> _Exercise goal_:
Transcribe the text of every record below line for line, without changing anything, and leave the pictures out of your answer.
-- Records shown follows --
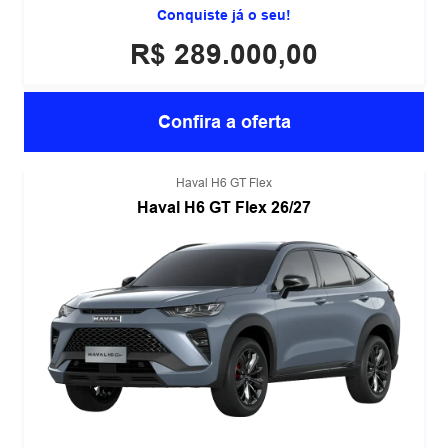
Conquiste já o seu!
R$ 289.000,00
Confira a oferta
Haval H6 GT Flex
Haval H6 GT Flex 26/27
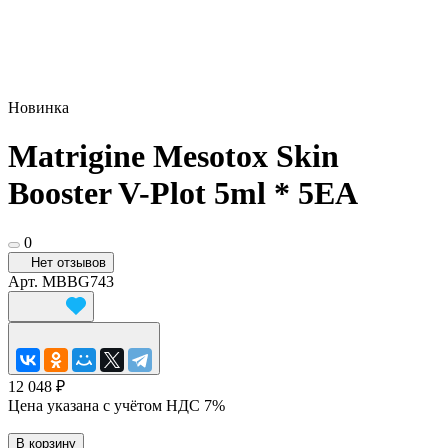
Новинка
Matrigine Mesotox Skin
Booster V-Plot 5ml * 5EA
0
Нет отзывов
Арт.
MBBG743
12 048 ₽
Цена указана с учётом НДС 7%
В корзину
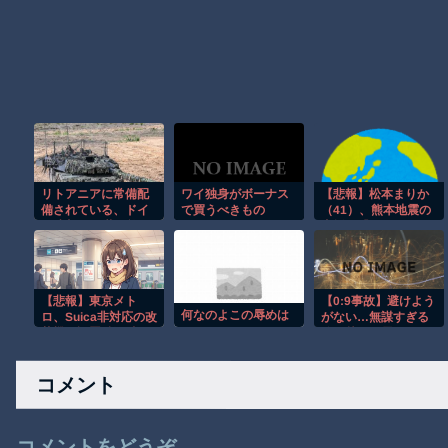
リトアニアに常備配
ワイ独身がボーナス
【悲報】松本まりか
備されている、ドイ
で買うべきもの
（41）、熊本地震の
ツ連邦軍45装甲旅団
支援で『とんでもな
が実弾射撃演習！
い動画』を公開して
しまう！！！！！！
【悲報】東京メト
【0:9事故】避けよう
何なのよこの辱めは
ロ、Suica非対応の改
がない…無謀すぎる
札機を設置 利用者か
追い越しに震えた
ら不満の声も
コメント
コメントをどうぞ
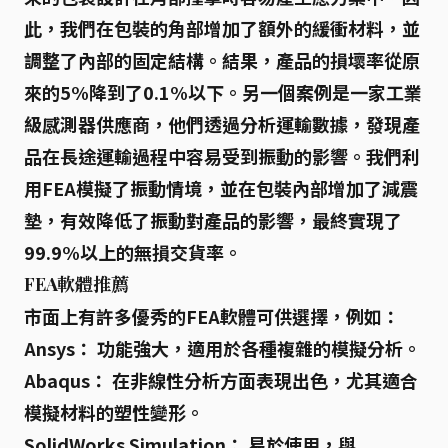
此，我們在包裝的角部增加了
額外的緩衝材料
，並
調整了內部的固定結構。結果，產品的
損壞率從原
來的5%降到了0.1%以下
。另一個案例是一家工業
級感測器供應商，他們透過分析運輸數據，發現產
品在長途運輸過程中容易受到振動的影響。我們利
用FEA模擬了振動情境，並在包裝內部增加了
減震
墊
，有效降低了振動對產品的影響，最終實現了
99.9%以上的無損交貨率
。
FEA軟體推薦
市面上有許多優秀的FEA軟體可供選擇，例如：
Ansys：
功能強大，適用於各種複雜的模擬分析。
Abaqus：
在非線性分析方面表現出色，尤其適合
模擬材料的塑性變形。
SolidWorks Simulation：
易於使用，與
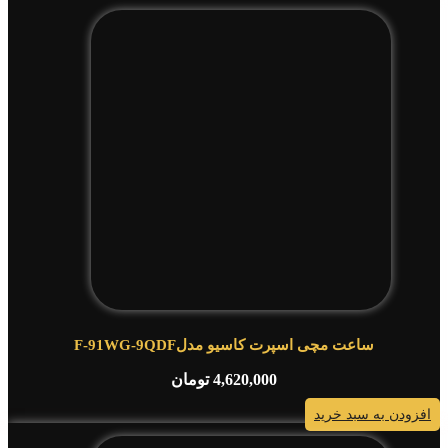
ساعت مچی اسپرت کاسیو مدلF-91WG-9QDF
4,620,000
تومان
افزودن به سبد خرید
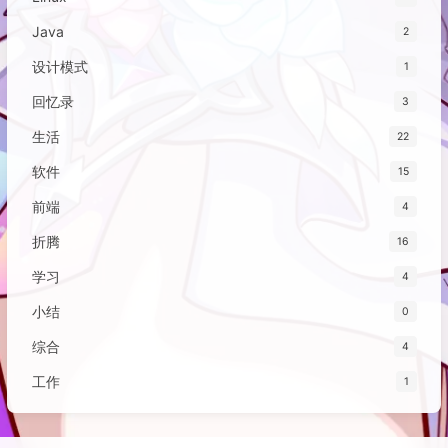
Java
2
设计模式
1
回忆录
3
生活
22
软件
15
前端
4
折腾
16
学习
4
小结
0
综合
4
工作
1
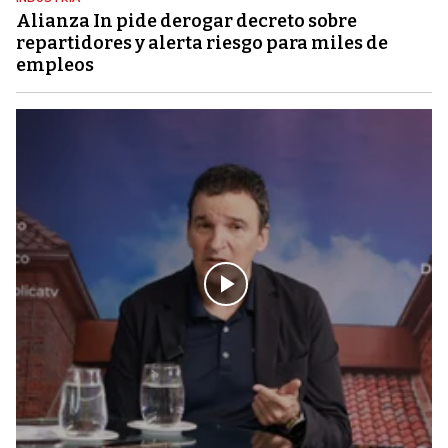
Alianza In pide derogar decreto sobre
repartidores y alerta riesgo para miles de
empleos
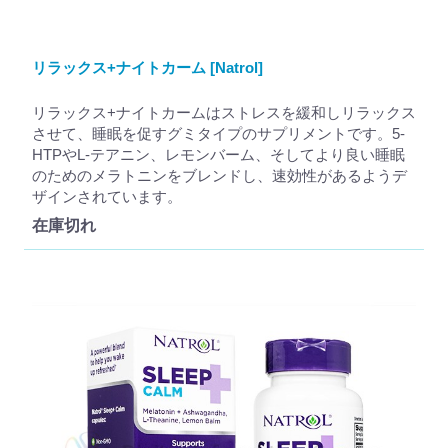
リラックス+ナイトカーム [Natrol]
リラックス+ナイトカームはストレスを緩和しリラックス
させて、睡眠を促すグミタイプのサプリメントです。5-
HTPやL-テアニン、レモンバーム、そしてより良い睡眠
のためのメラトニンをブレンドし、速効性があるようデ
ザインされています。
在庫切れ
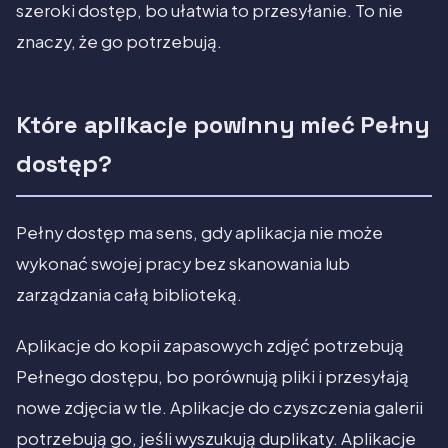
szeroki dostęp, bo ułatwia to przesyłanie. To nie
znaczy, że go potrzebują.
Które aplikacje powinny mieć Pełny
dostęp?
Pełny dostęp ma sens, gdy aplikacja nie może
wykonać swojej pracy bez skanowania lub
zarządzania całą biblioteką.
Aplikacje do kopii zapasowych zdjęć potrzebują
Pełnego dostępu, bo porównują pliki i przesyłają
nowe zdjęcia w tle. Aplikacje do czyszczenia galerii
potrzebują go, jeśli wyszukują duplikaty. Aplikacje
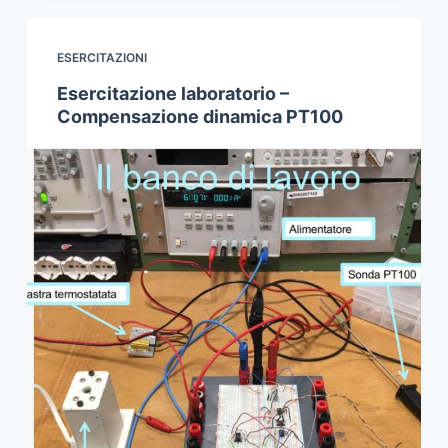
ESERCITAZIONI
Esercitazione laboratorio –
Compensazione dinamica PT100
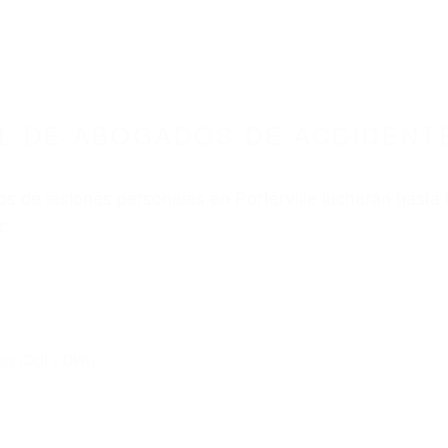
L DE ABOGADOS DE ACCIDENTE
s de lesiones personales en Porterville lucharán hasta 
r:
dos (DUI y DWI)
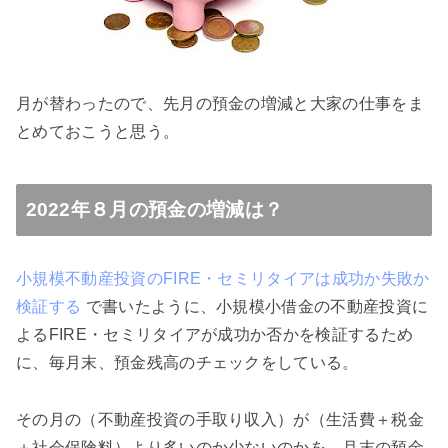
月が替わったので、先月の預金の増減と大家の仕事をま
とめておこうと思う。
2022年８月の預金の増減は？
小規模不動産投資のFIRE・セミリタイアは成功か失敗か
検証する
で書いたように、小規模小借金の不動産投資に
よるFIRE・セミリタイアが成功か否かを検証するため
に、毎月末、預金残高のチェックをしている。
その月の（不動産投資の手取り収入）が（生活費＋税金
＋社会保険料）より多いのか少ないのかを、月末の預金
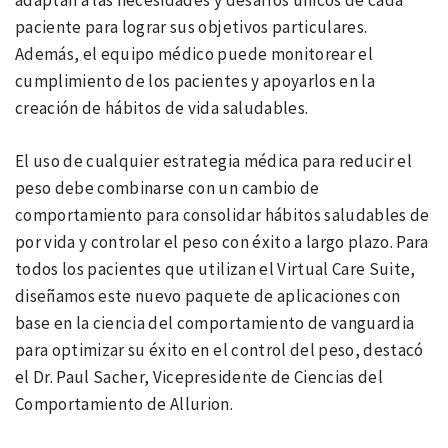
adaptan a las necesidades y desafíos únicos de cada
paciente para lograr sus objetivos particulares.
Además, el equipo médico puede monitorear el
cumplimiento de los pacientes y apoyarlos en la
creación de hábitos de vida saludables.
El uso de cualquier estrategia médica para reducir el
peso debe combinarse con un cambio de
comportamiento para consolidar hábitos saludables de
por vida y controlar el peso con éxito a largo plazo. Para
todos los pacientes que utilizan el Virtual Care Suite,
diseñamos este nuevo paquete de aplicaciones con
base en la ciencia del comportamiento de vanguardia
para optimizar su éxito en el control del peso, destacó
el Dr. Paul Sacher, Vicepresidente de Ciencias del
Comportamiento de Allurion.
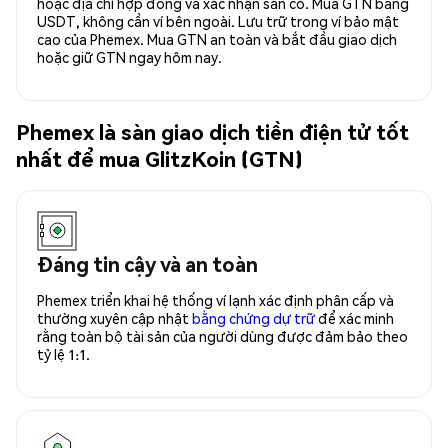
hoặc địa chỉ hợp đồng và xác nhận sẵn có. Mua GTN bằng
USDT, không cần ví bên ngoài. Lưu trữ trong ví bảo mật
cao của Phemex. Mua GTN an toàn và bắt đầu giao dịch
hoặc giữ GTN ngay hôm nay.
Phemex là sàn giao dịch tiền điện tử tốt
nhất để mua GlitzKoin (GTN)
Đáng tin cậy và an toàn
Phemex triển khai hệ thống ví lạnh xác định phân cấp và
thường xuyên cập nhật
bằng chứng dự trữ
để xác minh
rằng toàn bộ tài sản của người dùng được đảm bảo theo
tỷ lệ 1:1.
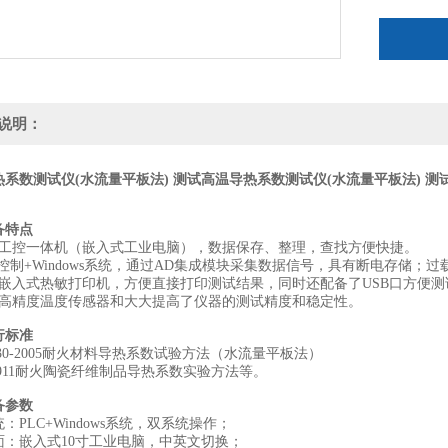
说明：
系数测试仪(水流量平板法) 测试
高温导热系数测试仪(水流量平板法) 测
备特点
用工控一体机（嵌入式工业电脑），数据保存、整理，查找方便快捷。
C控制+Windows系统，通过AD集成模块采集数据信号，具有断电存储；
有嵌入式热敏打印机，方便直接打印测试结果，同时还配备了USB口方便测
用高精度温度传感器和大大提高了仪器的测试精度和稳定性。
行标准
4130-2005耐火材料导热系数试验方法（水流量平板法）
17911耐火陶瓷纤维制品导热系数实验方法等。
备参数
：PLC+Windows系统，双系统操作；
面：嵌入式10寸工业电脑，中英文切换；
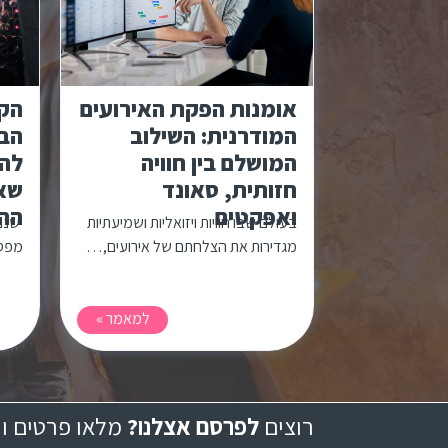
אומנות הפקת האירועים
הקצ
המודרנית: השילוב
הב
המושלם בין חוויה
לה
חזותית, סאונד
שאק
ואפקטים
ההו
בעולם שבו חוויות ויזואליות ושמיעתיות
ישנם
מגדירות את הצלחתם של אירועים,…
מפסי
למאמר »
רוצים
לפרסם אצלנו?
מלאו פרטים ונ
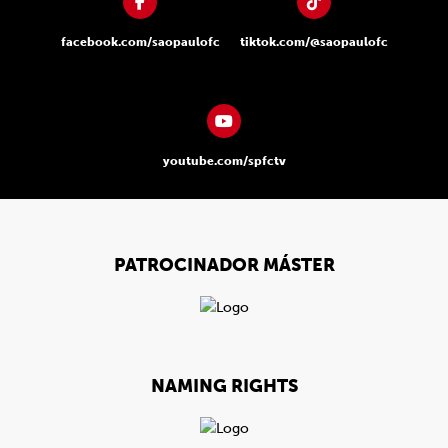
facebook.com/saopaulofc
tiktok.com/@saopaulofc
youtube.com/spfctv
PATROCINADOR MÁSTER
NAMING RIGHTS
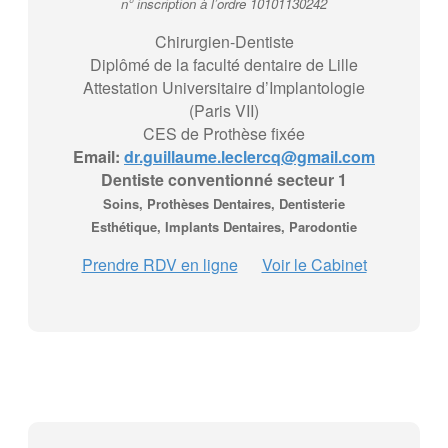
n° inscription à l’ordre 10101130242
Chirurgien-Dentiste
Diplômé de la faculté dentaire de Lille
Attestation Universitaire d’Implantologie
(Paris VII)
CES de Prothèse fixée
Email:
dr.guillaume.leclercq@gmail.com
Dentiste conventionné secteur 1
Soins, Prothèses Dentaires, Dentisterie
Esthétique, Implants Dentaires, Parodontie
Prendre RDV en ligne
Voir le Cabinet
-- Records shown concluded --
> _Response to this task_:
Conquiste já o seu!
R$ 289.000,00
Confira a oferta
Haval H6 GT Flex
Haval H6 GT Flex 26/27
Новинка
Matrigine Mesotox Skin
Booster V-Plot 5ml * 5EA
0
Нет отзывов
Арт.
MBBG743
12 048 ₽
Цена указана с учётом НДС 7%
В корзину
リトアニアに常備配
ワイ独身がボーナス
【悲報】松本まりか
備されている、ドイ
で買うべきもの
（41）、熊本地震の
ツ連邦軍45装甲旅団
支援で『とんでもな
が実弾射撃演習！
い動画』を公開して
しまう！！！！！！
【悲報】東京メト
【0:9事故】避けよう
何なのよこの辱めは
ロ、Suica非対応の改
がない…無謀すぎる
札機を設置 利用者か
追い越しに震えた
ら不満の声も
コメント
コメントをどうぞ
此，我們在包裝的角部增加了
額外的緩衝材料
，並
調整了內部的固定結構。結果，產品的
損壞率從原
來的5%降到了0.1%以下
。另一個案例是一家工業
級感測器供應商，他們透過分析運輸數據，發現產
品在長途運輸過程中容易受到振動的影響。我們利
用FEA模擬了振動情境，並在包裝內部增加了
減震
墊
，有效降低了振動對產品的影響，最終實現了
99.9%以上的無損交貨率
。
FEA軟體推薦
市面上有許多優秀的FEA軟體可供選擇，例如：
Ansys：
功能強大，適用於各種複雜的模擬分析。
Abaqus：
在非線性分析方面表現出色，尤其適合
模擬材料的塑性變形。
SolidWorks Simulation：
易於使用，與
ساعت مچی اسپرت کاسیو مدلF-91WG-9QDF
4,620,000
تومان
افزودن به سبد خرید
Java
2
设计模式
1
回忆录
3
生活
22
软件
15
前端
4
折腾
16
学习
4
小结
0
综合
4
工作
1
Alianza In pide derogar decreto sobre
repartidores y alerta riesgo para miles de
empleos
リラックス+ナイトカーム [Natrol]
リラックス+ナイトカームはストレスを緩和しリラックス
させて、睡眠を促すグミタイプのサプリメントです。5-
HTPやL-テアニン、レモンバーム、そしてより良い睡眠
のためのメラトニンをブレンドし、速効性があるようデ
ザインされています。
在庫切れ
szeroki dostęp, bo ułatwia to przesyłanie. To nie
znaczy, że go potrzebują.
Które aplikacje powinny mieć Pełny
dostęp?
Pełny dostęp ma sens, gdy aplikacja nie może
wykonać swojej pracy bez skanowania lub
zarządzania całą biblioteką.
Aplikacje do kopii zapasowych zdjęć potrzebują
Pełnego dostępu, bo porównują pliki i przesyłają
nowe zdjęcia w tle. Aplikacje do czyszczenia galerii
potrzebują go, jeśli wyszukują duplikaty. Aplikacje
ESERCITAZIONI
Esercitazione laboratorio –
Compensazione dinamica PT100
L DE ABOGADOS DE ACCIDENTE
s de lesiones personales en Porterville lucharán hasta 
r:
dos (DUI y DWI)
月が替わったので、先月の預金の増減と大家の仕事をま
とめておこうと思う。
2022年８月の預金の増減は？
小規模不動産投資のFIRE・セミリタイアは成功か失敗か
検証する
で書いたように、小規模小借金の不動産投資に
よるFIRE・セミリタイアが成功か否かを検証するため
に、毎月末、預金残高のチェックをしている。
その月の（不動産投資の手取り収入）が（生活費＋税金
＋社会保険料）より多いのか少ないのかを、月末の預金
adaptan a las necesidades y desafíos únicos de cada
paciente para lograr sus objetivos particulares.
Además, el equipo médico puede monitorear el
cumplimiento de los pacientes y apoyarlos en la
creación de hábitos de vida saludables.
El uso de cualquier estrategia médica para reducir el
peso debe combinarse con un cambio de
comportamiento para consolidar hábitos saludables de
por vida y controlar el peso con éxito a largo plazo. Para
todos los pacientes que utilizan el Virtual Care Suite,
diseñamos este nuevo paquete de aplicaciones con
base en la ciencia del comportamiento de vanguardia
para optimizar su éxito en el control del peso, destacó
el Dr. Paul Sacher, Vicepresidente de Ciencias del
Comportamiento de Allurion.
hoặc địa chỉ hợp đồng và xác nhận sẵn có. Mua GTN bằng
USDT, không cần ví bên ngoài. Lưu trữ trong ví bảo mật
cao của Phemex. Mua GTN an toàn và bắt đầu giao dịch
hoặc giữ GTN ngay hôm nay.
Phemex là sàn giao dịch tiền điện tử tốt
nhất để mua GlitzKoin (GTN)
Đáng tin cậy và an toàn
Phemex triển khai hệ thống ví lạnh xác định phân cấp và
thường xuyên cập nhật
bằng chứng dự trữ
để xác minh
rằng toàn bộ tài sản của người dùng được đảm bảo theo
tỷ lệ 1:1.
说明：
系数测试仪(水流量平板法) 测试
高温导热系数测试仪(水流量平板法) 测
备特点
用工控一体机（嵌入式工业电脑），数据保存、整理，查找方便快捷。
C控制+Windows系统，通过AD集成模块采集数据信号，具有断电存储；
有嵌入式热敏打印机，方便直接打印测试结果，同时还配备了USB口方便测
用高精度温度传感器和大大提高了仪器的测试精度和稳定性。
行标准
4130-2005耐火材料导热系数试验方法（水流量平板法）
17911耐火陶瓷纤维制品导热系数实验方法等。
备参数
：PLC+Windows系统，双系统操作；
面：嵌入式10寸工业电脑，中英文切换；
אומנות הפקת האירועים
הקצ
המודרנית: השילוב
הב
המושלם בין חוויה
לה
חזותית, סאונד
שאק
ואפקטים
ההו
בעולם שבו חוויות ויזואליות ושמיעתיות
ישנם
מגדירות את הצלחתם של אירועים,…
מפסי
למאמר »
רוצים
לפרסם אצלנו?
מלאו פרטים ונ
facebook.com/saopaulofc
tiktok.com/@saopaulofc
youtube.com/spfctv
PATROCINADOR MÁSTER
NAMING RIGHTS
n° inscription à l’ordre 10101130242
Chirurgien-Dentiste
Diplômé de la faculté dentaire de Lille
Attestation Universitaire d’Implantologie
(Paris VII)
CES de Prothèse fixée
Email:
dr.guillaume.leclercq@gmail.com
Dentiste conventionné secteur 1
Soins, Prothèses Dentaires, Dentisterie
Esthétique, Implants Dentaires, Parodontie
Prendre RDV en ligne
Voir le Cabinet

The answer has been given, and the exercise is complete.